━━━━━ Data extracts

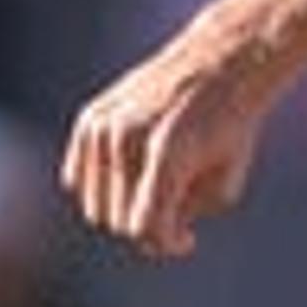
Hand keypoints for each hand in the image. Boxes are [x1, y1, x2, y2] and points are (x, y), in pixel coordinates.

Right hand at [60, 34, 270, 257]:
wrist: (221, 63)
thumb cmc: (230, 127)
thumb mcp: (225, 183)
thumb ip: (186, 218)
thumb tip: (147, 240)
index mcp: (166, 156)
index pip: (144, 228)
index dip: (167, 244)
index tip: (188, 240)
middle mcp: (127, 140)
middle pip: (119, 222)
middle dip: (150, 227)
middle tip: (180, 211)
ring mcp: (104, 127)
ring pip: (96, 206)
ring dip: (127, 208)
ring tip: (162, 190)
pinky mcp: (90, 119)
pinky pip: (77, 179)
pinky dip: (103, 188)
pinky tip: (134, 176)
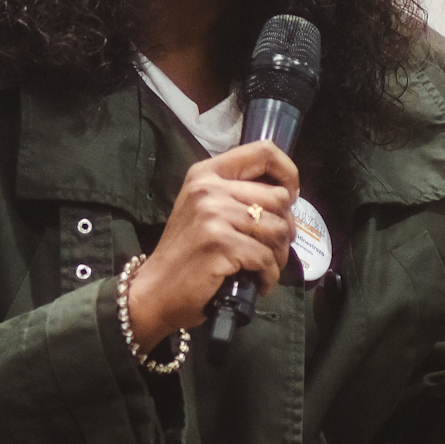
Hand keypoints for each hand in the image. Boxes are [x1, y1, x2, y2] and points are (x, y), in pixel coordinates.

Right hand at [125, 141, 297, 348]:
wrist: (155, 291)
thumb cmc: (185, 254)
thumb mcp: (204, 211)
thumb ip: (237, 195)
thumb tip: (287, 197)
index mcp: (206, 173)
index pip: (264, 152)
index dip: (288, 173)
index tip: (289, 197)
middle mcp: (209, 188)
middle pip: (279, 197)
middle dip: (284, 228)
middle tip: (271, 248)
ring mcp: (213, 215)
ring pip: (278, 229)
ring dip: (278, 255)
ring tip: (262, 267)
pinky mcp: (220, 243)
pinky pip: (266, 258)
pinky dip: (268, 276)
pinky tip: (257, 282)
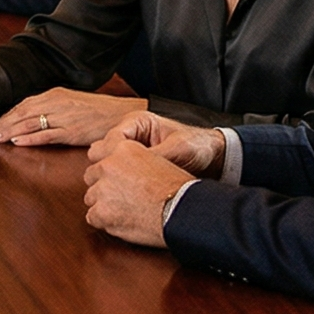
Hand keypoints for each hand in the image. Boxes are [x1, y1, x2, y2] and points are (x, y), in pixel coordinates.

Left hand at [0, 90, 148, 146]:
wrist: (123, 114)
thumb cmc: (98, 111)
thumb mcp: (72, 103)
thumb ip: (52, 108)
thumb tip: (31, 118)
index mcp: (55, 94)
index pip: (23, 105)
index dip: (5, 116)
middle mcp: (56, 103)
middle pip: (22, 113)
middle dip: (2, 124)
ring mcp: (64, 117)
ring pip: (31, 123)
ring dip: (10, 132)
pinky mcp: (73, 131)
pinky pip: (47, 134)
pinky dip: (30, 138)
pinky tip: (17, 142)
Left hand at [83, 139, 195, 247]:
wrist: (182, 211)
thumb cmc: (177, 189)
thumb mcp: (156, 160)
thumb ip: (132, 160)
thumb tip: (116, 167)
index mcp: (122, 148)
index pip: (99, 154)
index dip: (108, 169)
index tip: (117, 178)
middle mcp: (108, 165)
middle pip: (92, 176)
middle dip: (104, 186)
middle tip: (123, 197)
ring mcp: (102, 189)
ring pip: (91, 197)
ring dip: (104, 204)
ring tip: (127, 210)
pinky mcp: (101, 212)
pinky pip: (93, 217)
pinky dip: (105, 221)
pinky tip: (123, 221)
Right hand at [87, 111, 227, 175]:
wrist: (212, 156)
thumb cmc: (197, 147)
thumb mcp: (179, 150)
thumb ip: (157, 156)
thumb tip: (137, 169)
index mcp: (137, 122)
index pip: (111, 139)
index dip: (113, 157)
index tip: (120, 175)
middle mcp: (129, 133)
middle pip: (102, 151)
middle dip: (108, 168)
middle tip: (120, 185)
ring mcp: (129, 149)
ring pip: (105, 163)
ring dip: (113, 176)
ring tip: (125, 189)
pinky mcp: (133, 164)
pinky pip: (116, 172)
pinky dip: (120, 181)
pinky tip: (129, 192)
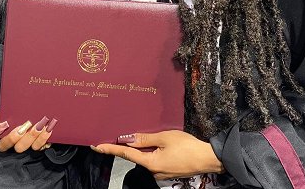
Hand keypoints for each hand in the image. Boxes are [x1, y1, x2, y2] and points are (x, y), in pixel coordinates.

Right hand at [0, 110, 54, 152]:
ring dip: (30, 136)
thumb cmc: (28, 107)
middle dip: (13, 137)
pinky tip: (47, 129)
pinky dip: (43, 138)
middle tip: (23, 127)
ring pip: (22, 147)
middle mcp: (13, 138)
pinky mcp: (36, 144)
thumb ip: (3, 110)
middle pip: (6, 144)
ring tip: (39, 126)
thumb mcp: (15, 104)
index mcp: (5, 128)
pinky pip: (38, 146)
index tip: (5, 124)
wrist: (47, 109)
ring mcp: (24, 143)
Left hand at [92, 131, 224, 179]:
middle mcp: (153, 171)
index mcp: (150, 163)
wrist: (208, 158)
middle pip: (136, 155)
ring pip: (146, 157)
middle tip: (125, 131)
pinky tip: (159, 142)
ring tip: (151, 134)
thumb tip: (128, 139)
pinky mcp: (168, 171)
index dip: (110, 149)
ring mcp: (161, 172)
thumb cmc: (187, 146)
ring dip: (144, 146)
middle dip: (131, 144)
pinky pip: (154, 159)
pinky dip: (152, 150)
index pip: (125, 155)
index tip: (96, 146)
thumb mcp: (165, 138)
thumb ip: (145, 138)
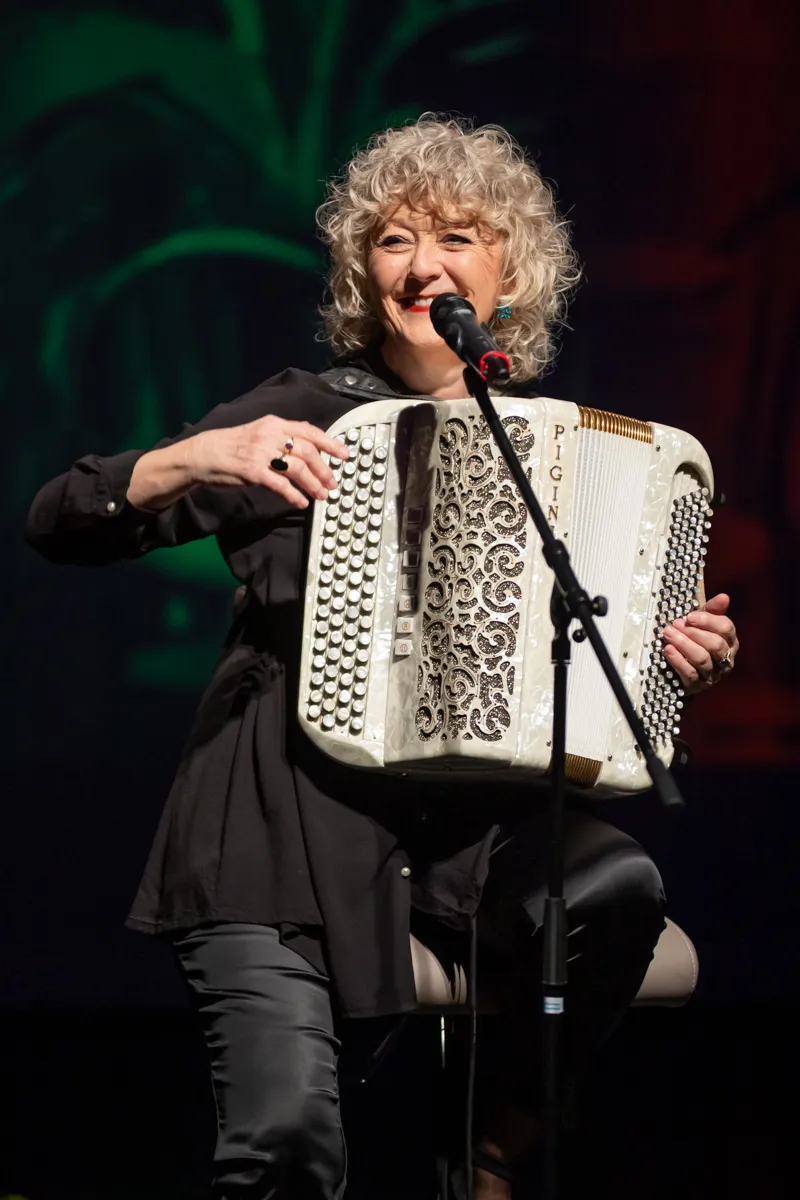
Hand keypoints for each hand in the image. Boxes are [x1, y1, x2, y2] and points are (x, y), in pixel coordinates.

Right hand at [187, 416, 348, 509]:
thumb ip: (282, 436)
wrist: (203, 454)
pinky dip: (294, 495)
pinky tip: (301, 503)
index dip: (330, 444)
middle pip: (308, 451)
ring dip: (313, 484)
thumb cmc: (232, 445)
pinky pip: (280, 485)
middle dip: (324, 470)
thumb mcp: (259, 432)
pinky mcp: (253, 471)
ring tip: (320, 495)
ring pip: (298, 468)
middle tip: (332, 483)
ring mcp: (261, 453)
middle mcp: (270, 435)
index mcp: (274, 423)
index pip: (309, 431)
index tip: (344, 455)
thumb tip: (309, 445)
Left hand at [662, 592, 738, 694]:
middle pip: (715, 645)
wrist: (682, 669)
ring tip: (668, 634)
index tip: (689, 616)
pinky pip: (690, 673)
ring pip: (702, 659)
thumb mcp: (702, 623)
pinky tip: (668, 650)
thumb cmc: (695, 640)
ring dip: (684, 644)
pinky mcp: (698, 685)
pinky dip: (678, 660)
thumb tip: (724, 597)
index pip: (726, 628)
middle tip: (675, 625)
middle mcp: (726, 658)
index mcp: (730, 640)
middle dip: (694, 633)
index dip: (708, 621)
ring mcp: (713, 674)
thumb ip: (712, 610)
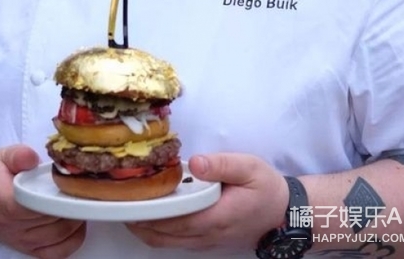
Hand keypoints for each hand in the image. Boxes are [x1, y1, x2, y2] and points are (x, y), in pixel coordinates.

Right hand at [0, 144, 85, 257]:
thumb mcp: (0, 157)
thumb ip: (16, 155)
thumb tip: (32, 158)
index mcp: (2, 200)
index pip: (29, 204)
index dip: (51, 196)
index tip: (65, 182)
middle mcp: (11, 226)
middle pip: (50, 219)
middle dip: (70, 202)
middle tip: (80, 185)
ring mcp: (23, 241)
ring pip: (59, 234)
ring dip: (76, 217)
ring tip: (79, 198)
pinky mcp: (32, 250)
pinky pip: (59, 252)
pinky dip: (74, 237)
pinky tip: (76, 219)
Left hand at [126, 153, 287, 252]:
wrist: (285, 214)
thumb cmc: (266, 188)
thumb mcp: (249, 167)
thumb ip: (221, 165)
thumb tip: (194, 162)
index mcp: (215, 216)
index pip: (172, 219)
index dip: (146, 211)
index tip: (127, 198)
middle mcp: (207, 234)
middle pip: (162, 235)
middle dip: (137, 221)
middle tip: (117, 200)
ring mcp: (206, 241)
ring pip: (166, 242)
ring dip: (145, 228)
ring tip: (128, 205)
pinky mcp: (206, 240)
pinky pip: (174, 241)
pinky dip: (157, 231)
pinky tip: (150, 213)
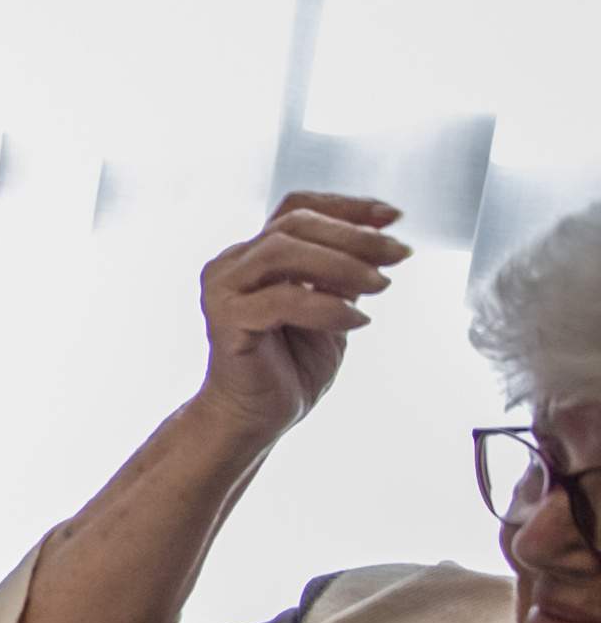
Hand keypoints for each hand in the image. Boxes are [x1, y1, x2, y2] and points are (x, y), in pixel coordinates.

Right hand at [191, 194, 409, 445]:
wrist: (256, 417)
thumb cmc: (288, 366)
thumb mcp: (330, 309)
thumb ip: (342, 276)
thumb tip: (383, 241)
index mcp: (253, 256)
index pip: (297, 209)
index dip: (346, 206)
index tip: (393, 216)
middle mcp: (231, 265)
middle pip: (294, 224)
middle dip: (355, 235)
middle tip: (399, 254)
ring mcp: (223, 290)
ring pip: (283, 251)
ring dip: (342, 264)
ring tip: (381, 284)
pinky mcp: (226, 321)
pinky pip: (282, 300)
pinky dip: (327, 307)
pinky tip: (356, 321)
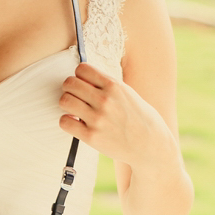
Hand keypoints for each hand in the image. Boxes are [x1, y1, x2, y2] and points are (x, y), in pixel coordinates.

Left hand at [58, 63, 174, 169]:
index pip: (81, 69)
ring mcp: (97, 118)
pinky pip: (65, 122)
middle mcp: (105, 100)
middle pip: (69, 83)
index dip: (80, 77)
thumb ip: (107, 85)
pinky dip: (67, 122)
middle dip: (70, 89)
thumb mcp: (128, 94)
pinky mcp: (91, 136)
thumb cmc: (139, 118)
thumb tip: (83, 78)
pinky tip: (77, 124)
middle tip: (77, 98)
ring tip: (76, 110)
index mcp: (114, 85)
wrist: (150, 145)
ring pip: (64, 100)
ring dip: (67, 104)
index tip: (84, 85)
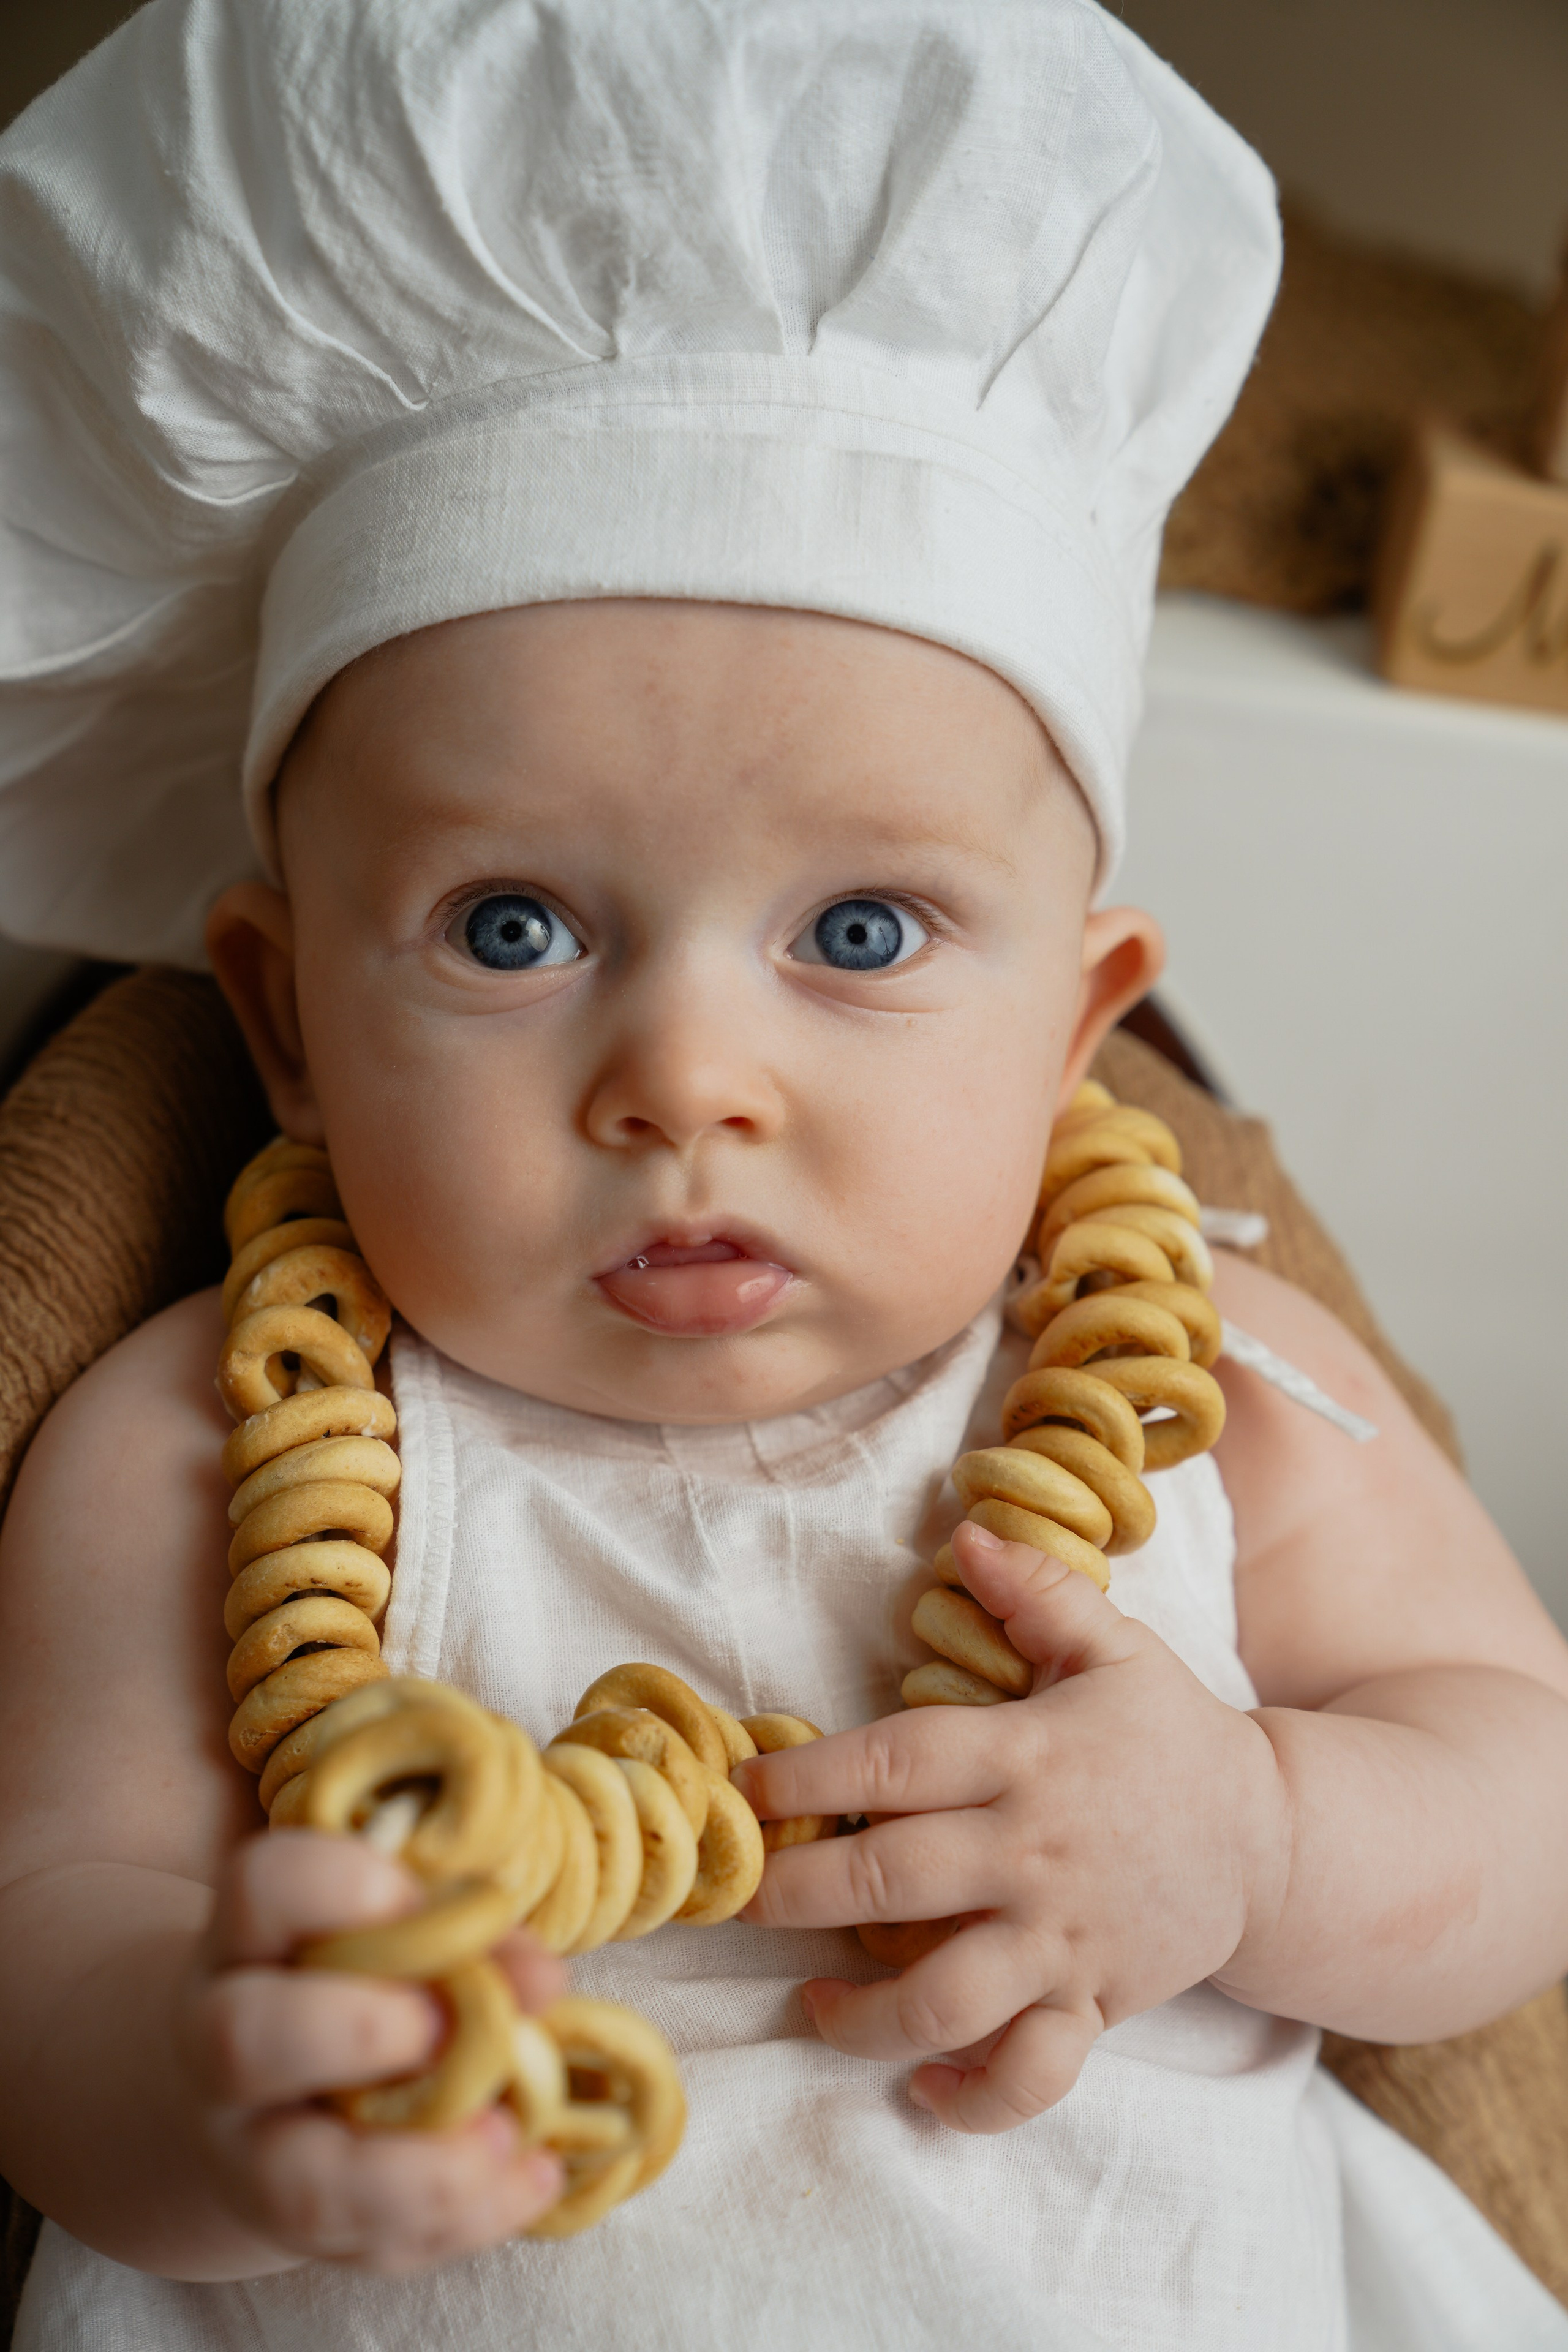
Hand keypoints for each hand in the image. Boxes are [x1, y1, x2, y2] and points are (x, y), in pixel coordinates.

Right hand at [178, 1831, 566, 2271]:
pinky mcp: (302, 2230)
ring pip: (298, 2180)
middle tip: (452, 2027)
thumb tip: (540, 1978)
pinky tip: (534, 2177)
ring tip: (506, 2133)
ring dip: (421, 2168)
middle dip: (364, 2030)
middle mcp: (223, 2042)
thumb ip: (467, 1936)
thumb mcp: (396, 1932)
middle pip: (245, 2037)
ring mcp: (251, 2149)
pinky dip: (469, 2217)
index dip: (346, 1889)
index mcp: (250, 1937)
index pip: (262, 1889)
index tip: (418, 1900)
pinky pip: (371, 2246)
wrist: (271, 2090)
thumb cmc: (357, 1977)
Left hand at [733, 1520, 1285, 2134]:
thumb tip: (969, 1530)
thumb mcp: (1114, 1646)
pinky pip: (1030, 2073)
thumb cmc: (1171, 1734)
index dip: (807, 1778)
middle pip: (891, 1885)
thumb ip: (1038, 1590)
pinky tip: (923, 2082)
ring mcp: (1064, 1940)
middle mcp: (1033, 1854)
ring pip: (946, 1998)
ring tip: (812, 2003)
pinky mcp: (1095, 2004)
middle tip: (736, 1899)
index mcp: (1025, 1758)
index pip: (893, 1766)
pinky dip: (974, 2095)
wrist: (1273, 1838)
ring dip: (863, 2014)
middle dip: (796, 1897)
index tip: (743, 1790)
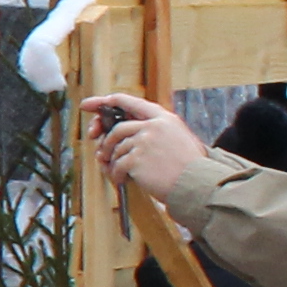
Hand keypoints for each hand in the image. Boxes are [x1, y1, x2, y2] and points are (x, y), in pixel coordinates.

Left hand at [83, 92, 208, 196]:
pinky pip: (117, 165)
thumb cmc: (189, 167)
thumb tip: (121, 137)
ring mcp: (144, 141)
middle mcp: (153, 126)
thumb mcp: (178, 138)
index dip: (104, 102)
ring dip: (113, 162)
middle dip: (104, 141)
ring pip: (116, 149)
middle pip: (117, 128)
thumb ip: (155, 131)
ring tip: (118, 172)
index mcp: (164, 118)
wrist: (198, 184)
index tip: (88, 105)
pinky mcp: (137, 158)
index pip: (129, 103)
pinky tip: (122, 180)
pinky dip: (116, 174)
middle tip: (100, 154)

━━━━━━━━━━

Look above for the line with "pinky mcp: (36, 144)" and the line with "ring pip: (702, 659)". Give again exactly those two lines and all lines between them, pictures excluded.

pinky mcp: (36, 144)
thumb ip: (3, 110)
middle pip: (6, 144)
ring tip: (39, 126)
thumb mcp: (15, 104)
index mcp: (5, 128)
pinky pip: (38, 146)
index tip: (5, 124)
wrist: (47, 109)
ring mcp: (24, 143)
Left hand at [92, 131, 224, 179]:
middle mcp: (153, 171)
index mcp: (150, 163)
wrist: (208, 158)
middle pip: (136, 155)
ring pip: (146, 157)
middle tip: (125, 131)
pinky tip: (159, 142)
ring tip: (151, 134)
thumb tip: (128, 139)
pinky mcp: (168, 171)
index dip: (110, 149)
ring mcp: (161, 172)
thumb cmc: (187, 146)
ring dip: (144, 146)
middle dip: (131, 144)
pinky pip: (154, 159)
pinky dip: (152, 150)
index pip: (125, 155)
index tip: (96, 146)
thumb mcp: (165, 138)
thumb ip: (145, 138)
Hand keypoints for each hand in the image. Boxes are [x1, y1, x2, y2] and points are (x, y), in pixel coordinates.

Right hand at [187, 416, 348, 509]:
thumb ip: (282, 436)
wrist: (203, 454)
pinky dip: (294, 495)
pinky tip: (301, 503)
index dip: (330, 444)
middle pip: (308, 451)
ring dip: (313, 484)
thumb cmc: (232, 445)
pinky pip: (280, 485)
middle dip: (324, 470)
thumb mcp: (259, 432)
pinky mcp: (253, 471)
ring tip: (320, 495)
ring pip: (298, 468)
middle tip: (332, 483)
ring mcp: (261, 453)
middle mcp: (270, 435)
index mcp: (274, 423)
index pip: (309, 431)
index tip: (344, 455)
thumb tip: (309, 445)
Left hand at [662, 592, 738, 694]:
middle pip: (715, 645)
wrist: (682, 669)
ring tip: (668, 634)
index tip: (689, 616)
pinky pip: (690, 673)
ring pip: (702, 659)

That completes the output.